TASK STATEMENT:
In the entries that follow, find every line containing "elbow" and copy it.

┄┄┄┄┄┄┄┄┄┄┄┄┄┄┄┄┄┄┄┄

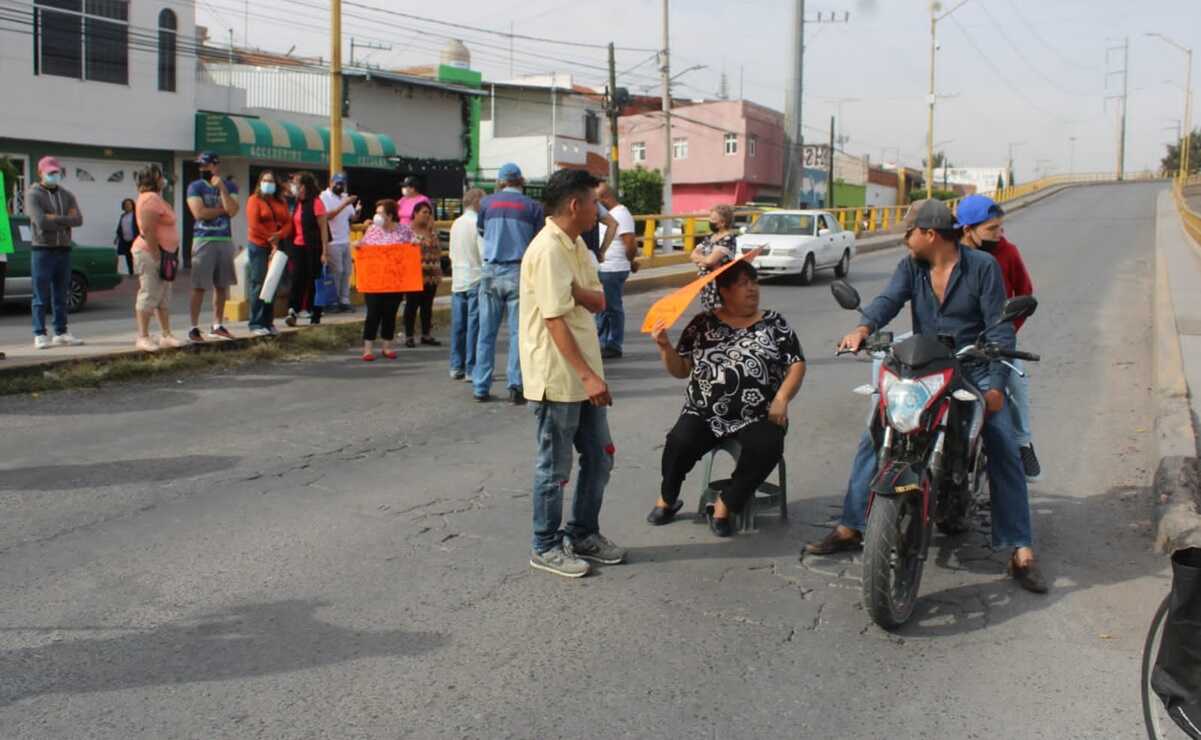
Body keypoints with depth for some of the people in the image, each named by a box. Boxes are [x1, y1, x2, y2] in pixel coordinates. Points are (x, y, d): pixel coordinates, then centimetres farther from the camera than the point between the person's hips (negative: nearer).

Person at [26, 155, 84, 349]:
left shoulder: (66, 195, 13)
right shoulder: (33, 195, -2)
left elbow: (78, 219, -3)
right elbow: (40, 221, -18)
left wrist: (54, 219, -13)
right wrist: (65, 220, -9)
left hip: (64, 250, 5)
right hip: (42, 249, -5)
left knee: (61, 295, 9)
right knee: (41, 296, -3)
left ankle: (61, 333, 14)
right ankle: (40, 335, 0)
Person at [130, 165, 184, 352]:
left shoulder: (155, 198, 19)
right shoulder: (151, 199, -14)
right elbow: (148, 230, -22)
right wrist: (156, 255, -21)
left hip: (161, 254, 11)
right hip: (150, 254, -11)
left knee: (164, 297, 12)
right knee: (149, 295, -9)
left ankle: (166, 335, 16)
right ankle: (143, 338, -6)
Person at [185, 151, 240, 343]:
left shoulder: (230, 186, 7)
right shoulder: (195, 187, 1)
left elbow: (232, 211, -8)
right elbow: (199, 212, -12)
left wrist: (221, 187, -11)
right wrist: (222, 209, -5)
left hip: (225, 240, 3)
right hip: (204, 240, -3)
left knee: (222, 285, 8)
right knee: (199, 286, -4)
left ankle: (218, 326, 17)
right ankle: (194, 328, 0)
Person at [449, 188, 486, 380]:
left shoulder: (456, 224, 10)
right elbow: (484, 254, -15)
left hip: (457, 280, 7)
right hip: (476, 279, -7)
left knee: (458, 325, 10)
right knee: (474, 325, -3)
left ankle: (456, 367, 15)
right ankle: (472, 369, -1)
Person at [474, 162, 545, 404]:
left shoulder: (487, 203, 4)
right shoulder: (533, 207, -1)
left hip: (491, 272, 2)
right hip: (520, 272, -2)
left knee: (487, 332, 8)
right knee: (518, 331, 1)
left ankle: (481, 387, 11)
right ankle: (515, 384, -7)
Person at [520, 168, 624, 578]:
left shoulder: (576, 245, 11)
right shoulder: (548, 250, -19)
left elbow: (599, 301, 5)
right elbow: (555, 320, -23)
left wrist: (574, 290, -16)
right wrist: (587, 375, -25)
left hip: (583, 374, 9)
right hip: (558, 377, -9)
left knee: (599, 457, 16)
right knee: (555, 466, 4)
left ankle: (583, 535, 31)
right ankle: (546, 547, 19)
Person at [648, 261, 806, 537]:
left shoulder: (774, 324, 9)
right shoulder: (703, 324, 9)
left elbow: (797, 365, 7)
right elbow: (681, 370, 10)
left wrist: (781, 399, -9)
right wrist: (665, 346, -9)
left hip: (757, 417, 0)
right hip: (705, 413, 0)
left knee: (767, 447, -32)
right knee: (679, 442, -28)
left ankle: (724, 506, -11)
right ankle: (667, 500, 3)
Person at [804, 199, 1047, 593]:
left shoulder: (982, 266, -5)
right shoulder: (910, 267, 6)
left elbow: (999, 328, -9)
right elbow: (889, 299, -13)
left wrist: (995, 383, -20)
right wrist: (863, 328, -35)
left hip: (974, 372, -3)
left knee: (1005, 452, -16)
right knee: (871, 439, -6)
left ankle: (1021, 550, -9)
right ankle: (850, 527, 4)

┄┄┄┄┄┄┄┄┄┄┄┄┄┄┄┄┄┄┄┄

REPLY:
left elbow: (78, 219, -3)
right elbow: (40, 221, -18)
right elbow: (148, 230, -22)
left elbow: (232, 211, -8)
right elbow: (199, 212, -12)
right elbow: (484, 254, -15)
left elbow: (599, 301, 5)
right elbow: (555, 320, -23)
left elbow: (797, 365, 7)
right elbow: (681, 370, 10)
left elbow: (999, 328, -9)
right elbow: (889, 299, -13)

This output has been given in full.